Americans are the most pessimistic about their personal finances in more than a half-decade.
That was one takeaway from the final read on the September vintage of the University of Michigan’s consumer sentiment survey.
“The proportion of households who expected to be better off financially in a year fell to 30% in September, the lowest level since August 2016,” chief economist Richard Curtin said Friday.
The headline print on the sentiment index moved slightly higher from the preliminary read, and beat expectations. But at 72.8, it’s hardly ebullient. Indeed, it’s still near the decade low hit in August when consumers began to fret over rising costs and the spread of the Delta variant.
Inflation jitters are pervasive, but Curtin suggested policymaker messaging is working — perhaps too well.
“Consumers do not view economic conditions as conducive to establishing an inflationary psychology,” he said. “Instead, consumers have favored postponement due to what they still consider a transient spike in prices.”
On one hand, that’s good news to the extent a dangerous inflationary mindset isn’t setting in. On the other hand, Curtin noted that “the shift toward postponement of purchases has been so significant that it could not be quickly reversed.”
That doesn’t bode well for consumption over the near-term.
Even as consumers are apparently still clinging to the “transitory” narrative, living standards (or the perception thereof) are deteriorating. Just 18% of households expect real income gains (figure below).
That’s the worst read in more than a half-dozen years.
You’re reminded that buying attitudes are abysmal. In fact, they’re near the lowest ever recorded for homes, vehicles and durables. The latest Case-Shiller data betrayed yet another huge annual price increase, with home values rising 20% in July. Within the 20-city gauge, prices in 19 cities were at records. On Friday, data for August showed the Fed’s preferred inflation gauge accelerated to a 30-year high.
Curtin noted that, somewhat ironically, households’ declining expectations about financial progress may help keep inflation in check by short-circuiting the self-fulfilling prophecy that can create a price spiral. “Annual gains in household incomes were just 1.5% in September, well below the expected 4.6% inflation rate,” he wrote.
Of course, one way to inoculate yourself is to own stocks. There’s just one problem with that strategy, and it’s illustrated poignantly in the familiar figure (below).
The benefits of rising stock prices don’t accrue in linear fashion. They accrue exponentially. If you’re in the bottom 90%, you’re on the wrong side of that equation.
Of course, even if you don’t have a multi-million-dollar portfolio of financial assets, you might own a home. Considering how rapidly home prices are rising, you may be able to keep up with inflation that way. Real estate values jumped $1.2 trillion in the second quarter, data out last week showed. Not quite the $3.5 trillion gain logged by corporate equities, but a nice windfall nevertheless.
But, as Bloomberg put it, “for many renters, the sharp rise in housing prices pushed the reality of owning a home further out of reach.” In the meantime, a Zillow index based on the mean of listed rents surged nearly 12% in August from the prior year (figure below).
In some locales, rents jumped 25%. Renters trying to save for a downpayment are thus being squeezed on two fronts. Home prices are surging and rents are too. The latter makes it more difficult to save, while the former raises the amount that needs to be squirreled away.
Those looking to lawmakers for help are likely to be disappointed. Or, wait, scratch that. I’ll rephrase: Those looking to lawmakers for help should know better.
“While the decline in real income expectations has been tempered by more generous pandemic relief, partisan wrangling… is likely to only lengthen the period of uncertainty about federal policies,” the University of Michigan’s Curtin remarked.
Interesting that “expect better off 5 yr” has always been well below 50% and “expect real income gains” has always been well below 30%, even during the height of pandemic spending and house buying volumes.
Below link reports change in spending and income 2018+19 to 2019+20 by income quintile.
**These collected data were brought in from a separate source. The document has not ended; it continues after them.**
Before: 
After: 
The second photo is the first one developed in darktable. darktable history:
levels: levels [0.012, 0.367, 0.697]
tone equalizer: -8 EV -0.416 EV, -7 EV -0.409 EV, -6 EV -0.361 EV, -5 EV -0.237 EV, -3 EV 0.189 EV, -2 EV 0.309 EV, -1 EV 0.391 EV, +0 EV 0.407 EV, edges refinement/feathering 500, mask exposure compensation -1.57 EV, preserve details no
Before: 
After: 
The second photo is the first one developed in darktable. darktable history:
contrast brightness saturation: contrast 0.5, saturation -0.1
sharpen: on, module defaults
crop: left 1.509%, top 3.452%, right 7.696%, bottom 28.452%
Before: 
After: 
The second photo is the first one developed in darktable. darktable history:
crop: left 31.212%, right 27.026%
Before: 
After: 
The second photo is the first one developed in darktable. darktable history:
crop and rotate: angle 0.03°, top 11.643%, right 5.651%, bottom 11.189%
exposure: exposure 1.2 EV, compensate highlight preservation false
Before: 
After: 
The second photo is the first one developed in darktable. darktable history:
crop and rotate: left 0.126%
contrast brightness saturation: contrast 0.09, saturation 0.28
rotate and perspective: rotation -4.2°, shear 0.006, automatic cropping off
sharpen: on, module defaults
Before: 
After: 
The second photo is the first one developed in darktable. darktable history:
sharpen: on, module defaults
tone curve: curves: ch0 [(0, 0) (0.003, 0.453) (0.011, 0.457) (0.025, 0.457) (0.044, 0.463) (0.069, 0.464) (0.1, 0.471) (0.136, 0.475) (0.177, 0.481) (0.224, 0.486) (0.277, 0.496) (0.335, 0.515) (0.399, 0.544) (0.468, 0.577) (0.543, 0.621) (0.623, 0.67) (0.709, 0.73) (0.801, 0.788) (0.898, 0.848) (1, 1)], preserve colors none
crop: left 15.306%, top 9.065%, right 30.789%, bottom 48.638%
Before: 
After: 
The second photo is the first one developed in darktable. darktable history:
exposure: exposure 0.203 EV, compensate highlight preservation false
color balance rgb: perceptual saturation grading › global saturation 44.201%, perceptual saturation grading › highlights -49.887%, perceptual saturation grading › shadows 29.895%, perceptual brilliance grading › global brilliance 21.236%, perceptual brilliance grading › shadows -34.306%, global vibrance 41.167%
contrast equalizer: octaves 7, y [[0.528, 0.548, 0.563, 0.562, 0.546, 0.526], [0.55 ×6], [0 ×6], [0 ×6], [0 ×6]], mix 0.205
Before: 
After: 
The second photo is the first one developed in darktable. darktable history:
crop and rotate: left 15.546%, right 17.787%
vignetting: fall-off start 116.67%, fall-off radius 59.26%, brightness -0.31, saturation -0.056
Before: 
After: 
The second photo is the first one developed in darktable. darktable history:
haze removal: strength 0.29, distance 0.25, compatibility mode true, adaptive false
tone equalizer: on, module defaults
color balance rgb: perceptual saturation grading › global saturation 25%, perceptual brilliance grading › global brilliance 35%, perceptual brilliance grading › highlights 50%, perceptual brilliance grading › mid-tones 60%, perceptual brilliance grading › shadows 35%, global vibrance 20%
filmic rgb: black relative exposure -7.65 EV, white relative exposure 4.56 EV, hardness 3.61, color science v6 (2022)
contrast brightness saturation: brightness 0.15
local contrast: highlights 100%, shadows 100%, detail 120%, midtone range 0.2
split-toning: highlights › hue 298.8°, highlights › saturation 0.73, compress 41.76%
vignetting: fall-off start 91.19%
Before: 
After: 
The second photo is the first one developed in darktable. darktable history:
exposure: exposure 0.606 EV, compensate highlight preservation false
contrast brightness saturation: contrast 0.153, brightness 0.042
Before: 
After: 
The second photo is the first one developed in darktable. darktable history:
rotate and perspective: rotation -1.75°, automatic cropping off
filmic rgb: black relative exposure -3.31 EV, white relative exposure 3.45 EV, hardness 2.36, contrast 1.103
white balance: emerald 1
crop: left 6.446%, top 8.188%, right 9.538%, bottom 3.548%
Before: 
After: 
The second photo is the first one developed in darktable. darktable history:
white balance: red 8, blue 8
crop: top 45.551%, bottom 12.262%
Note what each quintile spends on. Truly discretionary spending, i.e. most of what is reported as “retail spending”, is a small part of total household spending.
As such, I suspect the largest part of changes in household spending is explained by changes in non-discretionary spend (housing, transportation, food) which are in large part “forced on” households. The discretionary spending is the small remainder, and I suspect changes in discretionary spending is explained as much by how much income is left over (i.e. changes in income less non-discretionary spend) as by consumer sentiment (optimism or pessimism).
https://www.bls.gov/news.release/pdf/cesmy.pdf
Put another way, if rent-gas-food are going up [down] and if income is going down [up] likely has as much or more effect on whether discretionary spending goes down [up], as consumers’ sentiment.
No proof for the above, just my hypothesis. But in all the years I traded retail stocks, I didn’t find consumer sentiment surveys to be a reliable predictor for same store sales; so I am pre-disposed to think that other things are larger factors.